Moreover, Call of Duty: Finest Hour delivered a truly captivating narrative rich in emotion and character depth, encompassing the significant theaters of World War 2. This aspect set Call of Duty apart from its rival, Battlefield, as Call of Duty: Finest Hour and the entire series placed a strong emphasis on storytelling. Nevertheless, Call of Duty: Finest Hour’s multiplayer component brought about a substantial shift in the online gaming realm, spanning both PCs and consoles, offering a more arcade-like experience. Players could effortlessly dive into the online action, racking up kills with ease. Thanks to its accessibility, Call of Duty: Finest Hour left an indelible mark on modern online shooter gaming.

1. TimeSplitters 2 (The Best First Person Shooting Game for PS2)

TimeSplitters 2 stands out as the ultimate TimeSplitters experience and the finest FPS game available on the PS2. Free Radical Design, the developer, wisely stuck to the tried-and-true formula, preserving the fast and enjoyable action gameplay that was a hit in the original.

This game took the series to new heights by building upon its existing features. Most notably, the introduction of the Mapmaker mode allowed players to craft their own narrative levels for the first time.
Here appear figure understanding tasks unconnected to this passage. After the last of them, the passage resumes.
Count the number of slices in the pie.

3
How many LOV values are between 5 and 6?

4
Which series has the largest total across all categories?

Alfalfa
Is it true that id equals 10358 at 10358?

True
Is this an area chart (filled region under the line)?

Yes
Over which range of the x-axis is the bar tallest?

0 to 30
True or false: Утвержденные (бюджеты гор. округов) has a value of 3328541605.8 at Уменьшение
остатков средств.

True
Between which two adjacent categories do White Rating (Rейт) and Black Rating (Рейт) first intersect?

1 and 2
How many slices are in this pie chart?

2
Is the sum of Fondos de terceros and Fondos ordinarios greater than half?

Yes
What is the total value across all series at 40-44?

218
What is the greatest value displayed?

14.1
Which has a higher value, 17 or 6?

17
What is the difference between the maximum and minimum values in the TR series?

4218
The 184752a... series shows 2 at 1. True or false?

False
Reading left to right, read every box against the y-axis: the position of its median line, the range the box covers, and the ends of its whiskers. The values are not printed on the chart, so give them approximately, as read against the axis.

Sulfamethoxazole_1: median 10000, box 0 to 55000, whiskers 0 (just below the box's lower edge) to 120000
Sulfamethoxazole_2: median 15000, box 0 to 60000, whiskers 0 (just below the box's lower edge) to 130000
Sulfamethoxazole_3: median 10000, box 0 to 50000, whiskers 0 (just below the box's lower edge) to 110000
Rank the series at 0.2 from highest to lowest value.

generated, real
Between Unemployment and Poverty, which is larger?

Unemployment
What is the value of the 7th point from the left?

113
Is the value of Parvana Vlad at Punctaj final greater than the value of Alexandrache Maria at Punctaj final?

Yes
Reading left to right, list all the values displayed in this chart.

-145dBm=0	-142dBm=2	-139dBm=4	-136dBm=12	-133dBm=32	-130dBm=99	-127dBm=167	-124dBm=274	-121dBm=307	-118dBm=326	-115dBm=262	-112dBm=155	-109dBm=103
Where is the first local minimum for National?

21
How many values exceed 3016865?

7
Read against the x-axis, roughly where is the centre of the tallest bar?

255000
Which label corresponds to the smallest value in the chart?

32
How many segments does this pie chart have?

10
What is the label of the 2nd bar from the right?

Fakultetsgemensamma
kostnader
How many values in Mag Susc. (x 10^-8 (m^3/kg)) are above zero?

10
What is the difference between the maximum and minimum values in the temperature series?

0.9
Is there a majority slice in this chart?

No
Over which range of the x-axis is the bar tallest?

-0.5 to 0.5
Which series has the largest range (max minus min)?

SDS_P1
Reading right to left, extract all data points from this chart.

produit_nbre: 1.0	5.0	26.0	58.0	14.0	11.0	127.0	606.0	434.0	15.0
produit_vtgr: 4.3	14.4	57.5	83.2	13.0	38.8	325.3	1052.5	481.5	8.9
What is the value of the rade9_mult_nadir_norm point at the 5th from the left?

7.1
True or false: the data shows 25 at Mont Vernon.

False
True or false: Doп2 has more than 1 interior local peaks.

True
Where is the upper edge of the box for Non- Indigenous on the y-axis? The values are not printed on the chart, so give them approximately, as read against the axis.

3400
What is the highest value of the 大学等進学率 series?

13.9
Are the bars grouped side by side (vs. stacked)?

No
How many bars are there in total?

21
Additionally, the single-player campaign received substantial enhancements, requiring players to complete specific objectives to advance through each level.

As a result, TimeSplitters 2 garnered immense acclaim from both critics and fans, earning the distinction of being the PS2’s highest-rated FPS game on Metacritic, boasting an impressive score of 90.

Final Thoughts on The Best First Person Shooting Games for PS2

The PlayStation 2 marked a revolution in gaming, raising the bar for video game experiences. Equipped with formidable hardware and an expansive game collection, it clinched a spot among the top-selling consoles in history. A standout feature was its abundant selection of action-packed first-person shooters, making optimal use of the console’s enhanced graphics capabilities.

These FPS games on the PS2 brought together captivating stories and heart-pounding action sequences, highlighting the remarkable progress in the gaming world. While some believed that a mouse and keyboard were essential for FPS enjoyment, these console shooters debunked that notion, proving that players could have a blast using a controller. They shattered the myth that precise aiming was the sole key to success in these games.